>>>

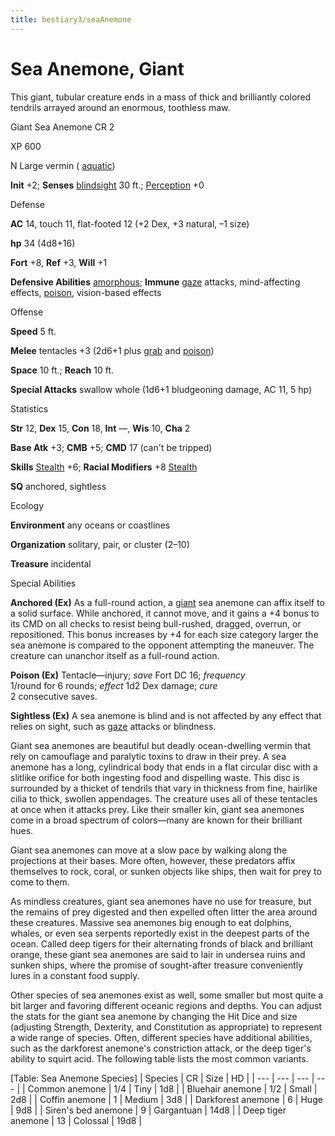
 ```yaml
---
title: bestiary3/seaAnemone
---
```

# Sea Anemone, Giant

This giant, tubular creature ends in a mass of thick and brilliantly colored tendrils arrayed around an enormous, toothless maw.

Giant Sea Anemone CR 2

XP 600

N Large vermin ( [aquatic](monsters/creatureTypes.md#_aquatic-subtype))

**Init** +2; **Senses** [blindsight](monsters/universalMonsterRules.md#_blindsight) 30 ft.; [Perception](skills/perception.md#_perception) +0

Defense

**AC** 14, touch 11, flat-footed 12 (+2 Dex, +3 natural, –1 size)

**hp** 34 (4d8+16)

**Fort** +8, **Ref** +3, **Will** +1

**Defensive Abilities** [amorphous](monsters/universalMonsterRules.md#_amorphous); **Immune** [gaze](monsters/universalMonsterRules.md#_gaze) attacks, mind-affecting effects, [poison](monsters/universalMonsterRules.md#_poison-(ex-or-su)), vision-based effects

Offense

**Speed** 5 ft.

**Melee** tentacles +3 (2d6+1 plus [grab](monsters/universalMonsterRules.md#_grab) and [poison](monsters/universalMonsterRules.md#_poison-(ex-or-su)))

**Space** 10 ft.; **Reach** 10 ft.

**Special Attacks** swallow whole (1d6+1 bludgeoning damage, AC 11, 5 hp)

Statistics

**Str** 12, **Dex** 15, **Con** 18, **Int** —, **Wis** 10, **Cha** 2

**Base Atk** +3; **CMB** +5; **CMD** 17 (can't be tripped)

**Skills** [Stealth](skills/stealth.md#_stealth) +6; **Racial Modifiers** +8 [Stealth](skills/stealth.md#_stealth)

**SQ** anchored, sightless

Ecology

**Environment** any oceans or coastlines

**Organization** solitary, pair, or cluster (2–10)

**Treasure** incidental

Special Abilities

**Anchored (Ex)** As a full-round action, a [giant](monsters/creatureTypes.md#_giant-subtype) sea anemone can affix itself to a solid surface. While anchored, it cannot move, and it gains a +4 bonus to its CMD on all checks to resist being bull-rushed, dragged, overrun, or repositioned. This bonus increases by +4 for each size category larger the sea anemone is compared to the opponent attempting the maneuver. The creature can unanchor itself as a full-round action.

**Poison (Ex)** Tentacle­—injury; _save_ Fort DC 16; _frequency_   
1/round for 6 rounds; _effect_ 1d2 Dex damage; _cure_   
2 consecutive saves.

**Sightless (Ex)** A sea anemone is blind and is not affected by any effect that relies on sight, such as [gaze](monsters/universalMonsterRules.md#_gaze) attacks or blindness.

Giant sea anemones are beautiful but deadly ocean-dwelling vermin that rely on camouflage and paralytic toxins to draw in their prey. A sea anemone has a long, cylindrical body that ends in a flat circular disc with a slitlike orifice for both ingesting food and dispelling waste. This disc is surrounded by a thicket of tendrils that vary in thickness from fine, hairlike cilia to thick, swollen appendages. The creature uses all of these tentacles at once when it attacks prey. Like their smaller kin, giant sea anemones come in a broad spectrum of colors—many are known for their brilliant hues.

Giant sea anemones can move at a slow pace by walking along the projections at their bases. More often, however, these predators affix themselves to rock, coral, or sunken objects like ships, then wait for prey to come to them.

As mindless creatures, giant sea anemones have no use for treasure, but the remains of prey digested and then expelled often litter the area around these creatures. Massive sea anemones big enough to eat dolphins, whales, or even sea serpents reportedly exist in the deepest parts of the ocean. Called deep tigers for their alternating fronds of black and brilliant orange, these giant sea anemones are said to lair in undersea ruins and sunken ships, where the promise of sought-after treasure conveniently lures in a constant food supply.

Other species of sea anemones exist as well, some smaller but most quite a bit larger and favoring different oceanic regions and depths. You can adjust the stats for the giant sea anemone by changing the Hit Dice and size (adjusting Strength, Dexterity, and Constitution as appropriate) to represent a wide range of species. Often, different species have additional abilities, such as the darkforest anemone's constriction attack, or the deep tiger's ability to squirt acid. The following table lists the most common variants.

[Table: Sea Anemone Species]
| Species | CR | Size | HD |
| --- | --- | --- | --- |
| Common anemone | 1/4 | Tiny | 1d8 |
| Bluehair anemone | 1/2 | Small | 2d8 |
| Coffin anemone | 1 | Medium | 3d8 |
| Darkforest anemone | 6 | Huge | 9d8 |
| Siren's bed anemone | 9 | Gargantuan | 14d8 |
| Deep tiger anemone | 13 | Colossal | 19d8 |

<<<

INSTRUCTIONS FOR THE TASK —
The answer must be an exact copy of the entries, with the pictures omitted.

EXERCISE OUTPUT —
 ```yaml
---
title: bestiary3/seaAnemone
---
```

# Sea Anemone, Giant

This giant, tubular creature ends in a mass of thick and brilliantly colored tendrils arrayed around an enormous, toothless maw.

Giant Sea Anemone CR 2

XP 600

N Large vermin ( [aquatic](monsters/creatureTypes.md#_aquatic-subtype))

**Init** +2; **Senses** [blindsight](monsters/universalMonsterRules.md#_blindsight) 30 ft.; [Perception](skills/perception.md#_perception) +0

Defense

**AC** 14, touch 11, flat-footed 12 (+2 Dex, +3 natural, –1 size)

**hp** 34 (4d8+16)

**Fort** +8, **Ref** +3, **Will** +1

**Defensive Abilities** [amorphous](monsters/universalMonsterRules.md#_amorphous); **Immune** [gaze](monsters/universalMonsterRules.md#_gaze) attacks, mind-affecting effects, [poison](monsters/universalMonsterRules.md#_poison-(ex-or-su)), vision-based effects

Offense

**Speed** 5 ft.

**Melee** tentacles +3 (2d6+1 plus [grab](monsters/universalMonsterRules.md#_grab) and [poison](monsters/universalMonsterRules.md#_poison-(ex-or-su)))

**Space** 10 ft.; **Reach** 10 ft.

**Special Attacks** swallow whole (1d6+1 bludgeoning damage, AC 11, 5 hp)

Statistics

**Str** 12, **Dex** 15, **Con** 18, **Int** —, **Wis** 10, **Cha** 2

**Base Atk** +3; **CMB** +5; **CMD** 17 (can't be tripped)

**Skills** [Stealth](skills/stealth.md#_stealth) +6; **Racial Modifiers** +8 [Stealth](skills/stealth.md#_stealth)

**SQ** anchored, sightless

Ecology

**Environment** any oceans or coastlines

**Organization** solitary, pair, or cluster (2–10)

**Treasure** incidental

Special Abilities

**Anchored (Ex)** As a full-round action, a [giant](monsters/creatureTypes.md#_giant-subtype) sea anemone can affix itself to a solid surface. While anchored, it cannot move, and it gains a +4 bonus to its CMD on all checks to resist being bull-rushed, dragged, overrun, or repositioned. This bonus increases by +4 for each size category larger the sea anemone is compared to the opponent attempting the maneuver. The creature can unanchor itself as a full-round action.

**Poison (Ex)** Tentacle­—injury; _save_ Fort DC 16; _frequency_   
1/round for 6 rounds; _effect_ 1d2 Dex damage; _cure_   
2 consecutive saves.

**Sightless (Ex)** A sea anemone is blind and is not affected by any effect that relies on sight, such as [gaze](monsters/universalMonsterRules.md#_gaze) attacks or blindness.

Giant sea anemones are beautiful but deadly ocean-dwelling vermin that rely on camouflage and paralytic toxins to draw in their prey. A sea anemone has a long, cylindrical body that ends in a flat circular disc with a slitlike orifice for both ingesting food and dispelling waste. This disc is surrounded by a thicket of tendrils that vary in thickness from fine, hairlike cilia to thick, swollen appendages. The creature uses all of these tentacles at once when it attacks prey. Like their smaller kin, giant sea anemones come in a broad spectrum of colors—many are known for their brilliant hues.

Giant sea anemones can move at a slow pace by walking along the projections at their bases. More often, however, these predators affix themselves to rock, coral, or sunken objects like ships, then wait for prey to come to them.

As mindless creatures, giant sea anemones have no use for treasure, but the remains of prey digested and then expelled often litter the area around these creatures. Massive sea anemones big enough to eat dolphins, whales, or even sea serpents reportedly exist in the deepest parts of the ocean. Called deep tigers for their alternating fronds of black and brilliant orange, these giant sea anemones are said to lair in undersea ruins and sunken ships, where the promise of sought-after treasure conveniently lures in a constant food supply.

Other species of sea anemones exist as well, some smaller but most quite a bit larger and favoring different oceanic regions and depths. You can adjust the stats for the giant sea anemone by changing the Hit Dice and size (adjusting Strength, Dexterity, and Constitution as appropriate) to represent a wide range of species. Often, different species have additional abilities, such as the darkforest anemone's constriction attack, or the deep tiger's ability to squirt acid. The following table lists the most common variants.

[Table: Sea Anemone Species]
| Species | CR | Size | HD |
| --- | --- | --- | --- |
| Common anemone | 1/4 | Tiny | 1d8 |
| Bluehair anemone | 1/2 | Small | 2d8 |
| Coffin anemone | 1 | Medium | 3d8 |
| Darkforest anemone | 6 | Huge | 9d8 |
| Siren's bed anemone | 9 | Gargantuan | 14d8 |
| Deep tiger anemone | 13 | Colossal | 19d8 |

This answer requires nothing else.